I was reminded of how, at fourteen, after a short-lived religious phase during which I sat in church alone pondering if I should become a nun, my friends and I all began to focus desperately on our looks, much to the alarm of our parents. Taking movie stars as our role models, we began to wear make-up and high heels, and when American actresses Grace Kelly and Audrey Hepburn copied our British Queen Elizabeth and wore silk headscarves tied under the chin, we copied them.
Soon after, French actresses Brigitte Bardot and Catherine Deneuve tied the ends of their headscarves at the back of their neck, and we copied that too. Not one of us knew anything about the Muslim headscarf. In imitating movie stars we were searching for our identity, and trying to be noticed as the stars were. Fashion for all women is one of the keys to their identity, bound to their desire to be independent and sexual human beings. It's not surprising then that at the same time as they express their adherence to Islam, young Moroccan women want to hold on to the freedoms they have so recently acquired. After all, the desire to be attractive is natural to young women the world over.

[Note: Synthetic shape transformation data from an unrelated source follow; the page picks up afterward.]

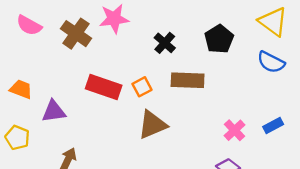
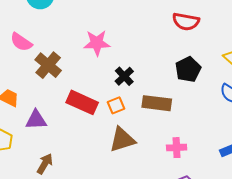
brown cross: (76, 34) -> (48, 65), moved
black cross: (165, 43) -> (124, 76), moved
pink cross: (235, 130) -> (177, 148), moved, turned 36

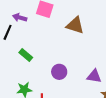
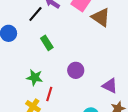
brown triangle: (75, 25) -> (101, 17), moved

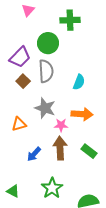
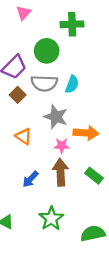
gray semicircle: (46, 71) -> (44, 83), turned 95
cyan semicircle: (79, 82) -> (72, 84), moved
gray star: (45, 108) -> (56, 117), moved
orange triangle: (19, 124) -> (23, 136), moved, turned 49

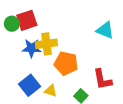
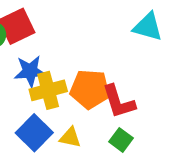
yellow cross: (46, 44) -> (48, 90), moved
red L-shape: (102, 79) -> (119, 102), moved

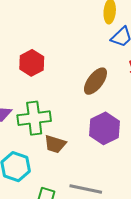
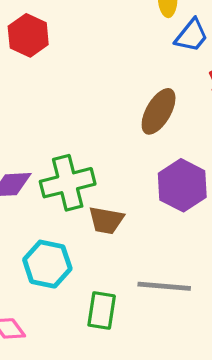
red hexagon: (32, 63) -> (28, 35), moved

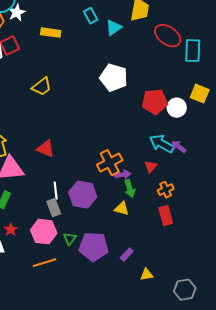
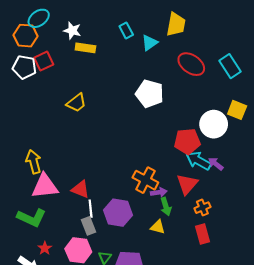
white star: (17, 13) -> (72, 31), moved, turned -30
red ellipse: (168, 36) -> (191, 64), moved
cyan rectangle: (193, 51) -> (230, 66), turned -35
red pentagon: (155, 102) -> (187, 141), moved
white circle: (177, 108) -> (214, 124), size x1.4
red triangle: (46, 149) -> (80, 189), moved
orange cross: (110, 163) -> (145, 180), turned -35
red triangle: (151, 167) -> (187, 184), size x1.6

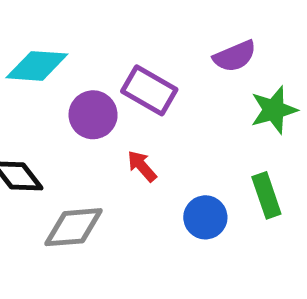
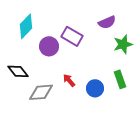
cyan diamond: (37, 66) -> (26, 26), turned -50
red arrow: (142, 166) -> (69, 80), moved

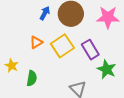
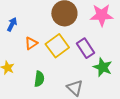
blue arrow: (45, 13) -> (12, 24), moved
green semicircle: (32, 78) -> (39, 79), moved

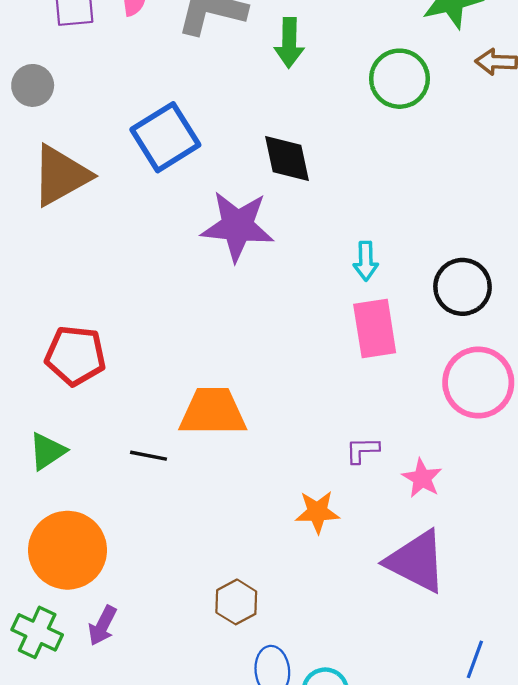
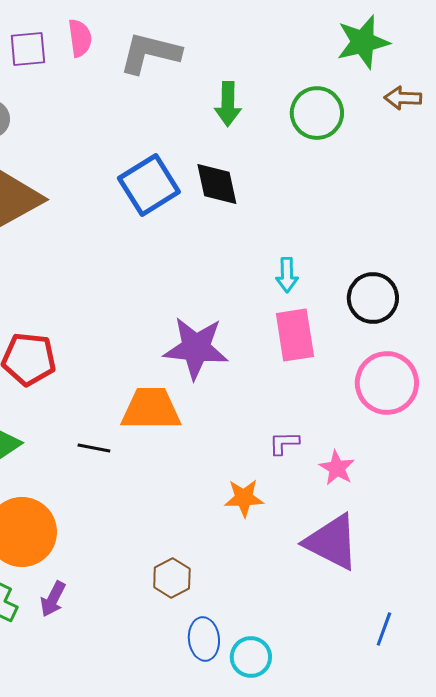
green arrow: (289, 43) -> (228, 104), moved
blue square: (165, 137) -> (149, 185), moved
purple star: (237, 226) -> (196, 348), moved

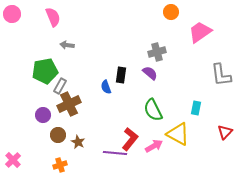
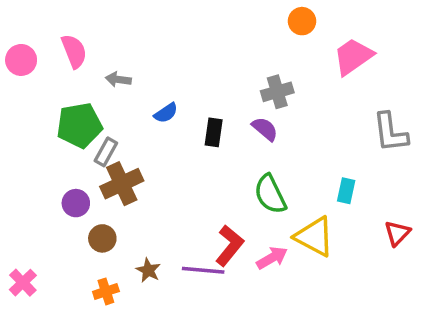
pink circle: (12, 14) -> (21, 60), moved
pink semicircle: (53, 17) -> (74, 51), moved
blue semicircle: (106, 87) -> (166, 113), moved, turned -104
brown star: (78, 142) -> (148, 270), moved

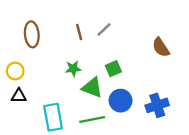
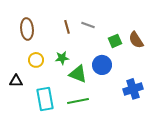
gray line: (104, 30) -> (88, 25), turned 64
green square: (113, 69) -> (115, 41), moved
yellow circle: (15, 71) -> (36, 60), moved
blue circle: (121, 101) -> (102, 65), moved

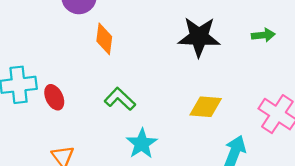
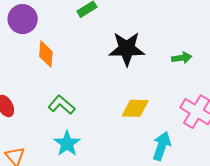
green arrow: (263, 35) -> (182, 58), moved
cyan star: (142, 144) -> (67, 144), moved

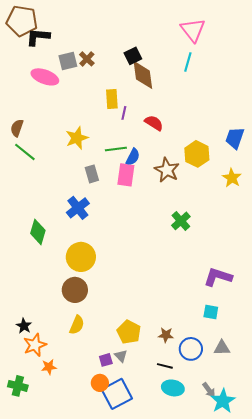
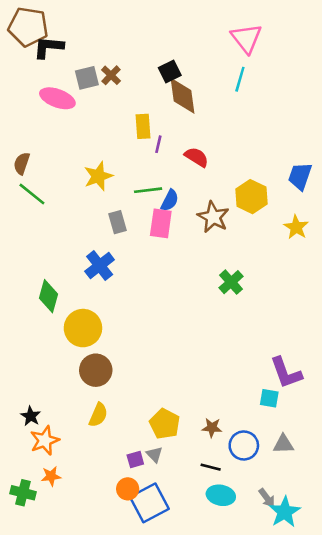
yellow circle: (81, 257) -> (83, 328), moved
purple L-shape: (218, 277) -> (286, 373), moved, turned -128
orange star: (49, 367) -> (51, 476), moved

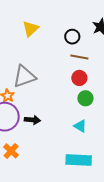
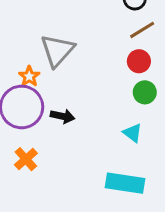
brown line: (79, 57) -> (142, 30), turned -48
gray triangle: (24, 76) -> (57, 50), turned -35

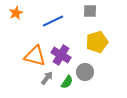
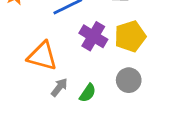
purple cross: (61, 55) -> (93, 36), moved
gray circle: (85, 72) -> (129, 80), moved

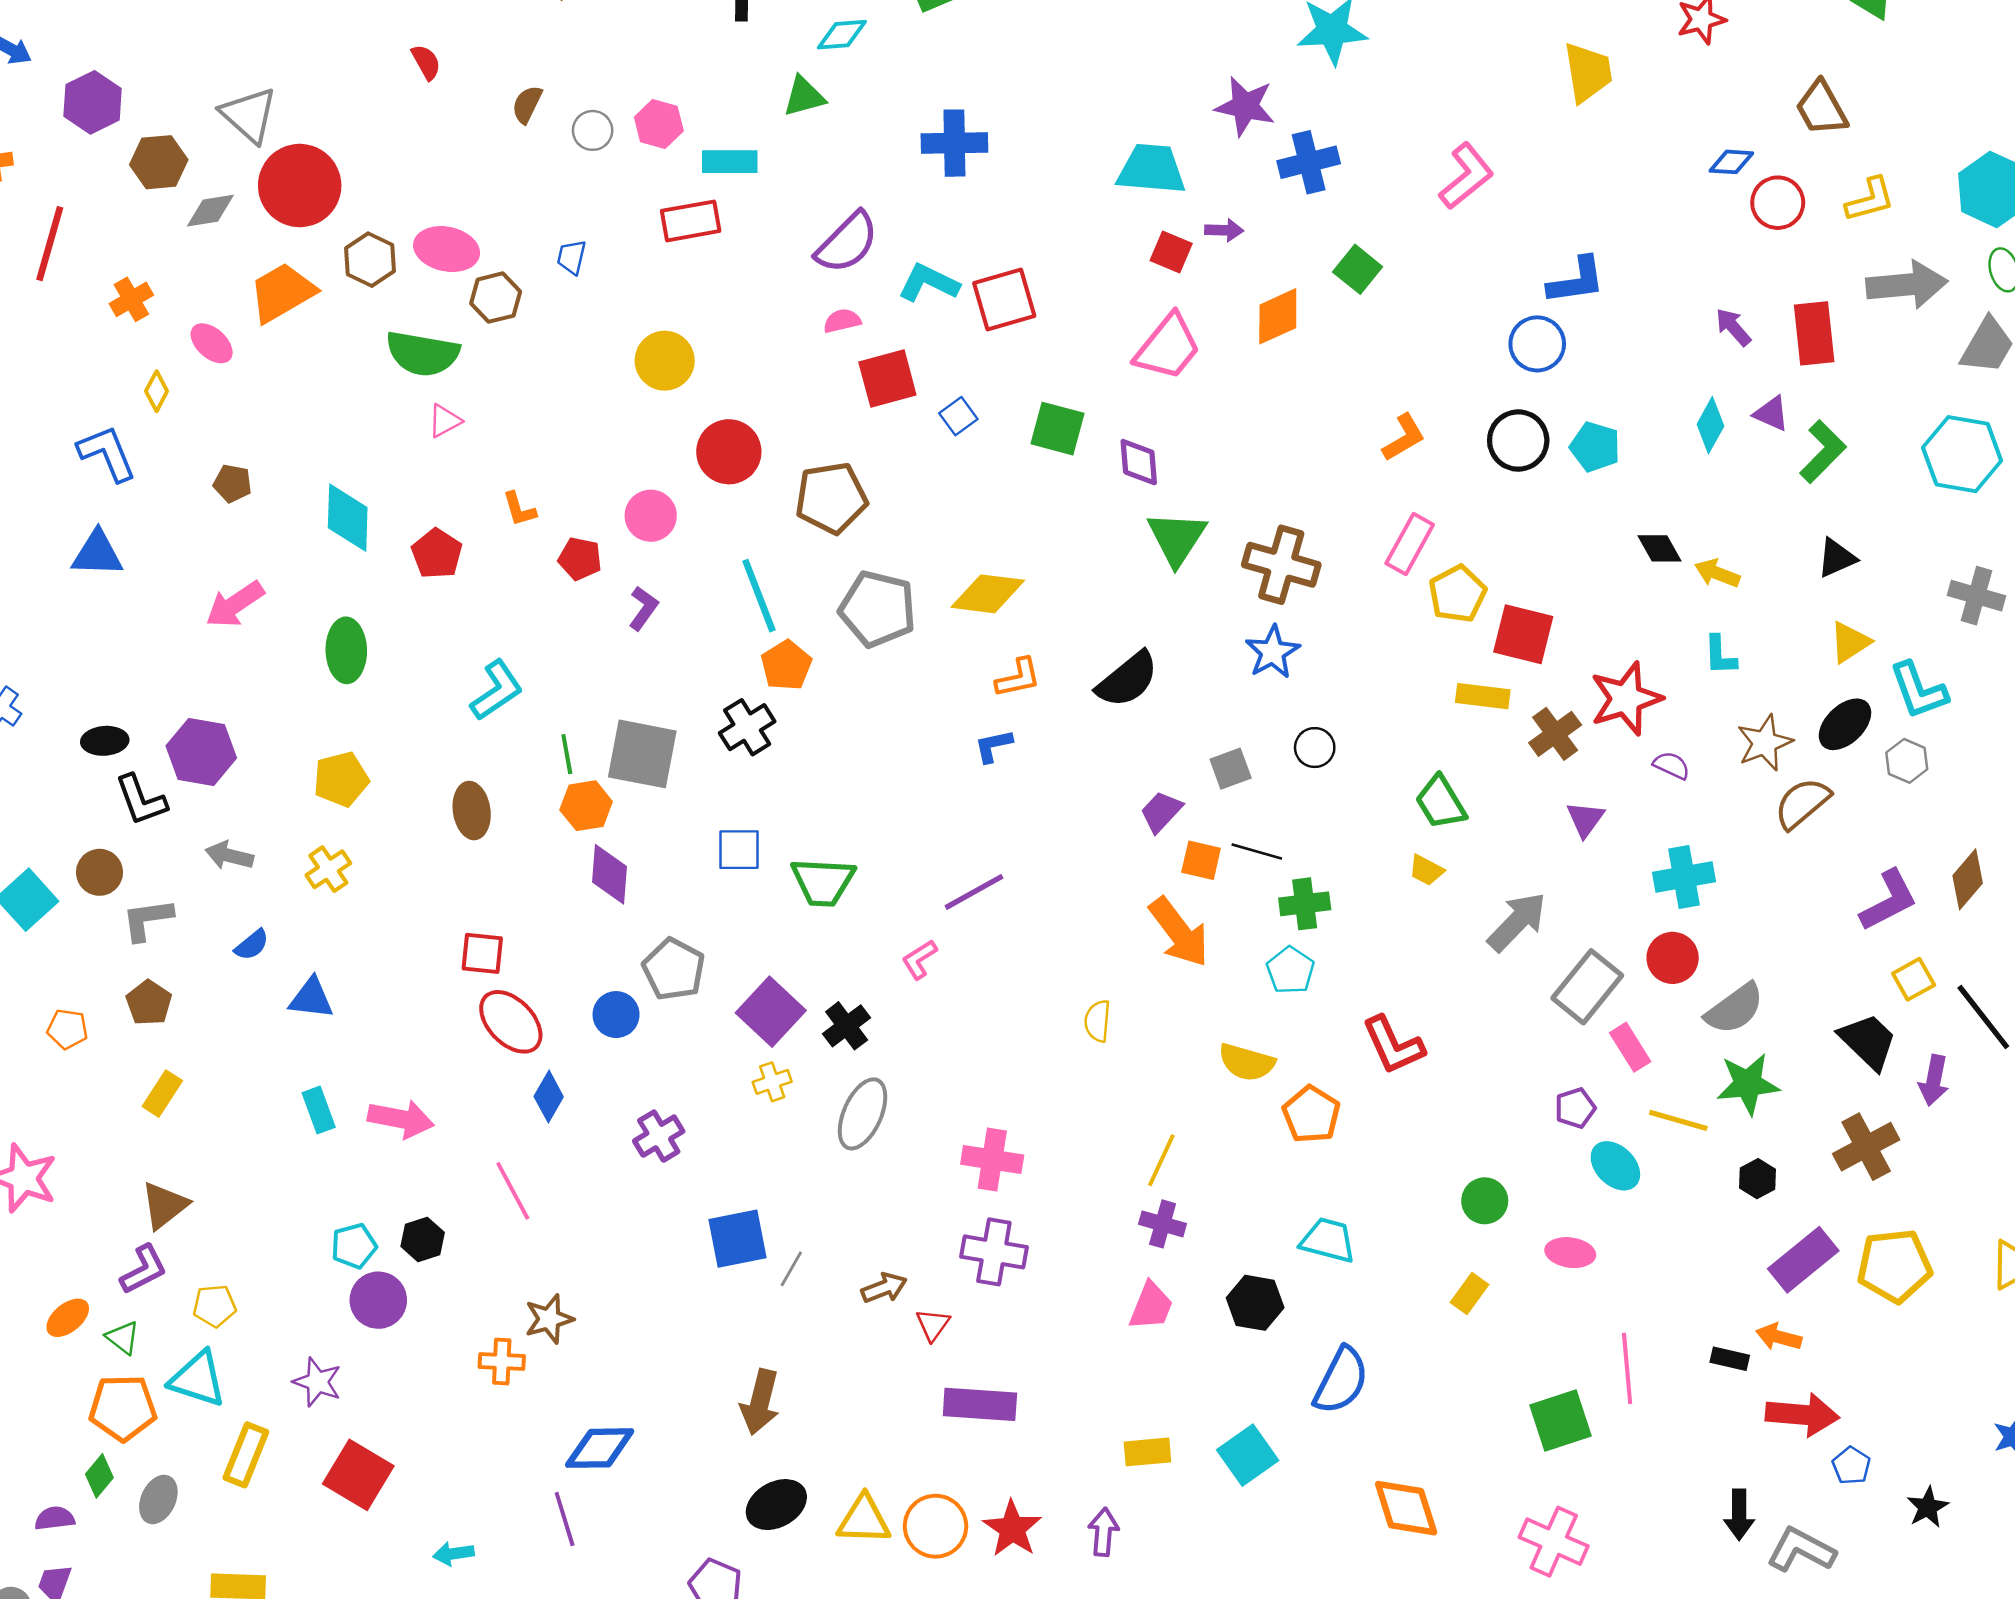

Today, in a global world of mixed cultures, identity is shifting, ever harder to come by. Where do we belong? Who are we? What do we believe? Whether it's the Muslim woman's hijab, or the African woman's tribal headscarf, or the Jewish woman's wig or hat, or even the Catholic's lacy black veil, they all represent the desire to be seen to belong as much as to be religious. For Muslim women, the hijab, worn for centuries by their forbears, is an essential part of their identity. Given that it is a symbol of modesty and sexual purity, and body-revealing clothes the hijab's opposite, the alarm I had at first felt was quickly followed by empathy.
With the Western and Islamic worlds looking on, criticizing in turn the wearing and non-wearing of the hijab, I realized that their discordant display of faith and fashion echoed my own less intense struggle of good girl versus bad girl, and made me understand how split in two these young women must feel in defending both their religion and identity.
A native of Brighton, England, author Pamela Windo lived in Tunisia from 1960-1963. She came to the United States in 1979. In 1989, she went to live in Morocco, where she spent seven years traveling, working and writing. A collection of her stories, "Zohra's Ladder & Other Moroccan Tales," was published in 2005.